But, mostly the NEA is concerned about having 1) everyone who teaches be licensed by The State, and 2) everything that's taught be approved by The State. In other words, The State should have complete control over all aspects of education: everyone who teaches and everything that's taught. That should sound chilling. At first blush this makes no sense at all. Why would anyone in his right mind want the government to implement stricter control over his own industry? "Please Mr. Government - please force me to do these things!" (Remember, the government is merely an instrument of force.) The universal - and I do mean universal - answer is that we need government controls to protect the consumers of the product or service. And, universally, that's never the case. It doesn't add, because you simply don't need a law to make it work.

For example, when it comes time for a nose job or a tummy-tuck, most people (the smart ones) will insist on using a cosmetic surgeon who is certified by the American Society for Plastic and Reconstructive Surgeons. In most cases potential customers insist on this certification, even if it means more cost, because it conveys information about the service provider's qualifications. It greatly lessens the chance of ending up with a hacked up nose. This is all voluntary. There is no law that says a plastic surgeon must be so certified, but many find that it's in their own best interest. If board certifications, i.e., licenses, for teachers imparted the same kind of information and greater comfort level, like ASPRS certification, people would likewise flock to certified teachers in far greater numbers than to unlicensed ones. Teachers, like plastic surgeons, would find it to be in their own best interest to comply. A law is simply unnecessary.

So, the truth is, throughout our entire economy the single reason -- and there is only one -- why every special interest group in existence calls for tighter government controls - over their own industries - is to use the power of The State to limit competition in favor those who are already established. Period. Class dismissed. And every single one of them denies it. This situation is no different, so I wouldn't be harder on public school teachers than on electricians or plumbers or anybody else - were it not for the fact that 1) they're already using my money, and against my will no less, and 2) they're using the excuse that they know, and are doing, what's best for my kid.

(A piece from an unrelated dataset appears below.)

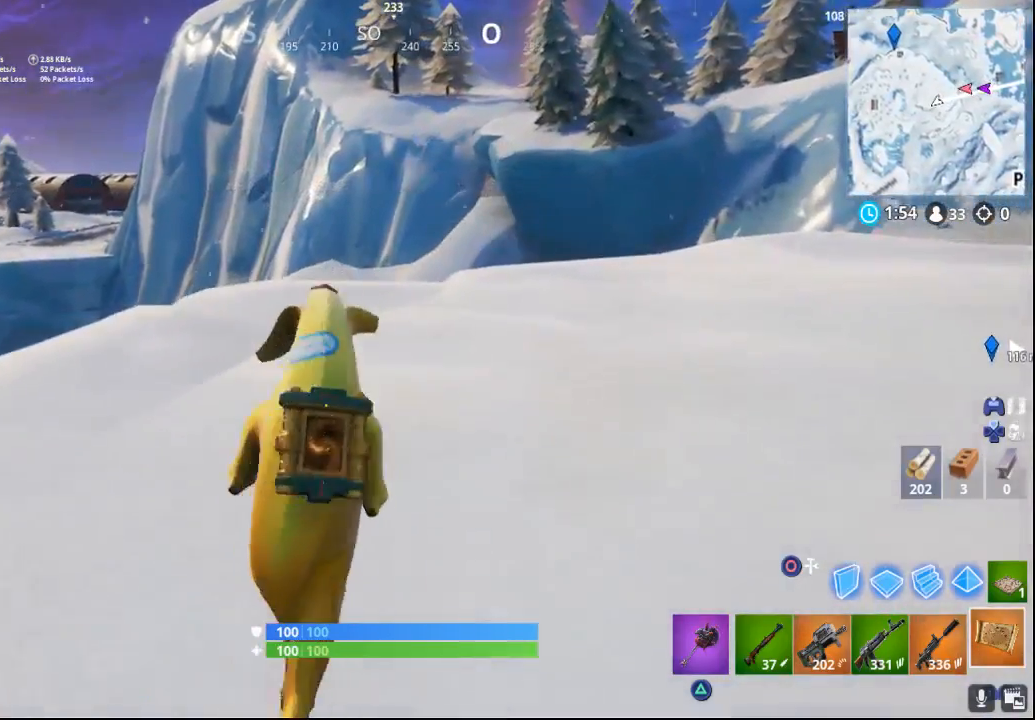
{"buttons": [], "left_stick": "up", "right_stick": "center", "events": [[33, "right_stick", "right"], [483, "right_stick", "center"]]}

"Home schooling should be limited to the children of the immediate family . . ."
Now why in the world would the NEA care about this? I'm reminded of the law that says you can't practice medicine on your neighbor without a license. That rule protects the neighbor from his own folly for choosing an untrained doctor. Or something. But, what greater good could possibly be served by a comparable law saying you can't practice teaching without a license? Exactly what is the NEA protecting our children from? Phonics? And, why does the NEA see it as their personal business to prevent us from practicing teaching on our neighbors' children? If the NEA see themselves as akin to doctors it's a bit easier to understand. An untrained doctor could do great harm to an unsuspecting patient. In a similar fashion, I suppose, an untrained teacher could likewise do great harm to some unsuspecting parents and their child.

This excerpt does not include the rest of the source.